== TEXTO PROPORCIONADO

Si bien es cierto que a los docentes los obligarán a presentarse en los colegios en las primeras semanas de 2021, también es cierto que los niveles de contagio y mortalidad serán impresionantes. La ministra, los gobernadores y los alcaldes se han puesto una venda y, efectivamente, van presurosos hacia el abismo. Diría Pascal.
El cuarto aspecto es el de la seguridad. Para nadie es un secreto que si las personas no tienen alimento, si no pueden trabajar para conseguirlo y si no encuentran maneras legales de hacerlo acudirán al crimen y a la violencia para conseguirlo. Colombia lleva años conviviendo con una clase social delictiva, que con la anuencia de las autoridades (todos saben dónde venden tal cosa, robada), completa las cadenas productivas desde la ilegalidad. El hurto de celulares y de vehículos son ejemplos ruidosos de las ventajas que obtiene el comercio, del ejercicio de este renglón de la economía. Es vergonzoso, pero real.
Para el final de año, cada persona quiere estrenar, brindar, cenar, viajar y regalar; incluso lo que no han contado con continuidad laboral. Resulta incuestionable el recrudecimiento del hurto, del asalto, del fleteo en lo que queda de éste año. El panorama se ensombrece más, cuando se atiende al actuar de la fuerza pública, que ha mostrado una cara que se mantenía fuera de los reflectores. Los ataques de la Policía y el Ejército contra la ciudadanía, a palo, a puños, a bala, electrocutando que han terminado en asesinatos registrados por la cámara de algún transeúnte, no han logrado que el agente o el soldado violento se modere, sino que, al contrario, miran y hablan directamente a la cámara, mientras continúan sus ataques, dejan claro en manos de quién está el pueblo colombiano ante la inminente escalada de la violencia. En este aspecto, tampoco hay acciones del gobierno que muestren capacidad para hacer frente a la situación y cambiarla. Al contrario, el ministro de las armas declara que estos agentes violentos del Estado son las víctimas.
En este diciembre, a Colombia le sobran rateros. Tristemente y a sabiendas, a los colombianos no hay gobierno que les garantice seguridad.
Con esas cuatro esferas, como ejemplo, el individuo concreto, el que tiene que vivir la “nueva normalidad” piensa, razona, interprete y se cuestiona. Nadie le responde si el afán de mover la economía sin atender la complejidad de problemas que presenta esta sociedad, no ahora, ni por la pandemia, ni por el confinamiento, no resultará peor. Si ese ejercicio de poder, sin resolver los asuntos de fondo revela la fragilidad de un Estado que quedó al descubierto ante los intempestivos cambios.

====
== ENTRADAS MOSTRADAS

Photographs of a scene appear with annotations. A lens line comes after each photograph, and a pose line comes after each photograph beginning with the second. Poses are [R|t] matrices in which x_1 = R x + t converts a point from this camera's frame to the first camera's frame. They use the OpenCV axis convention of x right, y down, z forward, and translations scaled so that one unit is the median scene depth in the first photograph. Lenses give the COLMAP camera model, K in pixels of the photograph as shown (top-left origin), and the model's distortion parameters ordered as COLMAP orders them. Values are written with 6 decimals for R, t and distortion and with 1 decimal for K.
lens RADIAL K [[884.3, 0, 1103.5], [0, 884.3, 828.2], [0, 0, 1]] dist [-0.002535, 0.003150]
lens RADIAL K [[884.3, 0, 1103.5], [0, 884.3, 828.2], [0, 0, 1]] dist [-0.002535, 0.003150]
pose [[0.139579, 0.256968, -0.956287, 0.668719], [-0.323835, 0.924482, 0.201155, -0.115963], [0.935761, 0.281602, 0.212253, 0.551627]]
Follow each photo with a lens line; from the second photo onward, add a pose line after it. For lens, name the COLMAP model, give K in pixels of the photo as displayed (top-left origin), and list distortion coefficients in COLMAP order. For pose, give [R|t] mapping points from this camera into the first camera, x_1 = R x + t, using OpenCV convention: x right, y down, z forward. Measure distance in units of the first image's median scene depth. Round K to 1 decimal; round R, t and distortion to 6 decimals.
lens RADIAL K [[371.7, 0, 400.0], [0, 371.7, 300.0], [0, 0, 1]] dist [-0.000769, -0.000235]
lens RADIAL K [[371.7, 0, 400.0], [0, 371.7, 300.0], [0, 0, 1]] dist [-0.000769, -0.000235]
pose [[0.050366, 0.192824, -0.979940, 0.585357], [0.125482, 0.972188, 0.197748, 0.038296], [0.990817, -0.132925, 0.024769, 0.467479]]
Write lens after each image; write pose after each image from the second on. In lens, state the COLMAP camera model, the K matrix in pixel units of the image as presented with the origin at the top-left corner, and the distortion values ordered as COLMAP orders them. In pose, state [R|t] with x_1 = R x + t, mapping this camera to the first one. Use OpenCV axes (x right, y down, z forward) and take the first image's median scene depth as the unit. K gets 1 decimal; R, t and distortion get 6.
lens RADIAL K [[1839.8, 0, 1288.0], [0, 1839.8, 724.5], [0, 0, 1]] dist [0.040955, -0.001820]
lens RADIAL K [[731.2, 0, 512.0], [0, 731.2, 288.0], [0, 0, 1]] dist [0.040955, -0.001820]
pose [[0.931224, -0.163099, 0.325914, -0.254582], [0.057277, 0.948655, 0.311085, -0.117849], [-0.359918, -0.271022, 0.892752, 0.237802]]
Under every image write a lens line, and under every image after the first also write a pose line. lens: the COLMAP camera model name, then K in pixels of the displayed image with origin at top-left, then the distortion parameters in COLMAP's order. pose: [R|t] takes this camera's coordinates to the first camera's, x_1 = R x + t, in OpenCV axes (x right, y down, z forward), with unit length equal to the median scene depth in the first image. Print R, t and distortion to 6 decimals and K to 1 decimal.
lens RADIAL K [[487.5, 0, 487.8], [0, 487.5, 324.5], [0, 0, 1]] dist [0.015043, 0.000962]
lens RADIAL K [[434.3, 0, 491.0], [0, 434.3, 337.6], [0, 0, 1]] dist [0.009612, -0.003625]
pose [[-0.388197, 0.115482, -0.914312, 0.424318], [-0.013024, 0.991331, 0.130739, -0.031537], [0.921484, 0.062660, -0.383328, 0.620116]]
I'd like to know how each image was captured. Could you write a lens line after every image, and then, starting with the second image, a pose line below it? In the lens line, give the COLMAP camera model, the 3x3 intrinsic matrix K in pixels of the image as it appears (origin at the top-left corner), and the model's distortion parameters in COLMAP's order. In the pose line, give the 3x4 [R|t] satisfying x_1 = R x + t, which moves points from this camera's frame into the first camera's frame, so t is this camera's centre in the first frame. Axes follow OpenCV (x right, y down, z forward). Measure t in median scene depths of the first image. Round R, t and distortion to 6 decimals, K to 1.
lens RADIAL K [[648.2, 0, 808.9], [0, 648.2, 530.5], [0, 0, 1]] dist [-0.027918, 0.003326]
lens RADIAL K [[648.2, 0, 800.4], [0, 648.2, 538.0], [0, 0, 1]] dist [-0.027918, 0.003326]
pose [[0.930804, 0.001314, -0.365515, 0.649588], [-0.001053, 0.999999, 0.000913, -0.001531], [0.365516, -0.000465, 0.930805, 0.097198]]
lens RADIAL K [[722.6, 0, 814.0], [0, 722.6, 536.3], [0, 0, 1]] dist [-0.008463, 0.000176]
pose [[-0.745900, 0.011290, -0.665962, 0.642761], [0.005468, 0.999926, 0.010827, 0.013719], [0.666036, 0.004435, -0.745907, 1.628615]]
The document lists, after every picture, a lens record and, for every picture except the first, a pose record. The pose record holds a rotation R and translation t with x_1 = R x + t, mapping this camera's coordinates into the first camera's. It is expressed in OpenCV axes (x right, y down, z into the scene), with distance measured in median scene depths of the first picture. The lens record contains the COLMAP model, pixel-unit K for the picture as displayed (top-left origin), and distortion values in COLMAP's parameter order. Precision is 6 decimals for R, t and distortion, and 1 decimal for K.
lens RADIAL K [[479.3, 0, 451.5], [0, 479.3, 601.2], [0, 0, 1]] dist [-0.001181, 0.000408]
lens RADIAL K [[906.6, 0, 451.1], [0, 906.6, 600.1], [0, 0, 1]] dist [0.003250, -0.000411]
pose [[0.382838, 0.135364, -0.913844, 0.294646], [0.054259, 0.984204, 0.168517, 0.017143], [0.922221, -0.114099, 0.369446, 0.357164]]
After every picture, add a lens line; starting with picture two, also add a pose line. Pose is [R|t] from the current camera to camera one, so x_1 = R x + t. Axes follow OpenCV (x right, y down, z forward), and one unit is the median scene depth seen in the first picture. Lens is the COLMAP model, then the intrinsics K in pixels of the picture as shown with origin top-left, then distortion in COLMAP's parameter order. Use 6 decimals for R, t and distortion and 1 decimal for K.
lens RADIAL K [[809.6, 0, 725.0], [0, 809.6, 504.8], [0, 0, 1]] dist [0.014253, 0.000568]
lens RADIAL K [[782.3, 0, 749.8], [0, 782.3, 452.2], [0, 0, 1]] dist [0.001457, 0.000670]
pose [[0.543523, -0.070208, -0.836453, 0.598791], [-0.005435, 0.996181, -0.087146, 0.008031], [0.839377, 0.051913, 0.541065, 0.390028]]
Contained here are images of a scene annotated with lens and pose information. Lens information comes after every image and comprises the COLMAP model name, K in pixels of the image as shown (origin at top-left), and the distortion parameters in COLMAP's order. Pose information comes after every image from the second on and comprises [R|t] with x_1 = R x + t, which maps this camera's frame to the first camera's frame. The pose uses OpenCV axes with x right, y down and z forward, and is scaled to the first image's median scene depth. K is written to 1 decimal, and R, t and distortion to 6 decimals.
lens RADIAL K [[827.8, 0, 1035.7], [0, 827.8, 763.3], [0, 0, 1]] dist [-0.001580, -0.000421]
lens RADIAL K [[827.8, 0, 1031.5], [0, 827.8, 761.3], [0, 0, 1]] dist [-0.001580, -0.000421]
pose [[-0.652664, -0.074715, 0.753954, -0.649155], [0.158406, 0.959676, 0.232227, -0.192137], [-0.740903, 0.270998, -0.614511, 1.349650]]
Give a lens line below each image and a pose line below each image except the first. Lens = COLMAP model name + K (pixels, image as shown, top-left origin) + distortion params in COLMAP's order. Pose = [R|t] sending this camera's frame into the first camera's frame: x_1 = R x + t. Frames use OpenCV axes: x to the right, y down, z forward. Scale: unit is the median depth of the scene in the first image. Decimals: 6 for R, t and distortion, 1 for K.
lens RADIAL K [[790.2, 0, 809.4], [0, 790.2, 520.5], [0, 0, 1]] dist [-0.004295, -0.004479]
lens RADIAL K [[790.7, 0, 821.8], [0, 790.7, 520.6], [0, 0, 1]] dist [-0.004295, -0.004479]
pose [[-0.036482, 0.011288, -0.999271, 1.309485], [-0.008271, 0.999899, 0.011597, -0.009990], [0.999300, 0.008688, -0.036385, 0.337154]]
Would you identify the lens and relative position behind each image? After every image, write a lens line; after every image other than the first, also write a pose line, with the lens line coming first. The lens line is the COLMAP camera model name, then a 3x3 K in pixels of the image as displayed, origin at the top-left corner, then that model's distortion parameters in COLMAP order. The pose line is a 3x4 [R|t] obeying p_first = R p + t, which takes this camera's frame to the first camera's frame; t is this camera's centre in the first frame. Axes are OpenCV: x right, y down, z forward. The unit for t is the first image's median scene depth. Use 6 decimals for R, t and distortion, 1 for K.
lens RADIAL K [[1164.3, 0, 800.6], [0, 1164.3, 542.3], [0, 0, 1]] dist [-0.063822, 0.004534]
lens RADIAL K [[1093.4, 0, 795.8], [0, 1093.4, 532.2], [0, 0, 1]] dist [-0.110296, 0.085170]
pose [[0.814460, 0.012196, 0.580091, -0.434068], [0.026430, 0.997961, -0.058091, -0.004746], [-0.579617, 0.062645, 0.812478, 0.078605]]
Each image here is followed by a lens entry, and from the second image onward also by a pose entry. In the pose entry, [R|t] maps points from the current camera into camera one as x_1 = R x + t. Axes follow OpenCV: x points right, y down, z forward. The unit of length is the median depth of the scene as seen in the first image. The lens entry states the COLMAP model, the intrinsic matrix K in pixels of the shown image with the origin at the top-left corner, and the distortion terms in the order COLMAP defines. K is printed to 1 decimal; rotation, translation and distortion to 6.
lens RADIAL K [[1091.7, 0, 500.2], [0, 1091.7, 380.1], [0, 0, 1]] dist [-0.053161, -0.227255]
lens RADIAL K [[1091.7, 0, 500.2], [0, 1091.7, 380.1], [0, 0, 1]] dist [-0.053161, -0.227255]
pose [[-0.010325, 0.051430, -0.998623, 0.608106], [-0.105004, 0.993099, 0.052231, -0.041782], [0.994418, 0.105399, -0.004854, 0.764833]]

====

*TAREA ASIGNADA*
Reescribe la parte del texto sobre la situación de Colombia que comienza con las palabras que contienen "Con esas cuatro" y termina con "los intempestivos cambios.", cambiando "economía" por "producción".

*RESULTADO OBTENIDO*
Con esas cuatro esferas, como ejemplo, el individuo concreto, el que tiene que vivir la “nueva normalidad” piensa, razona, interprete y se cuestiona. Nadie le responde si el afán de mover la producción sin atender la complejidad de problemas que presenta esta sociedad, no ahora, ni por la pandemia, ni por el confinamiento, no resultará peor. Si ese ejercicio de poder, sin resolver los asuntos de fondo revela la fragilidad de un Estado que quedó al descubierto ante los intempestivos cambios.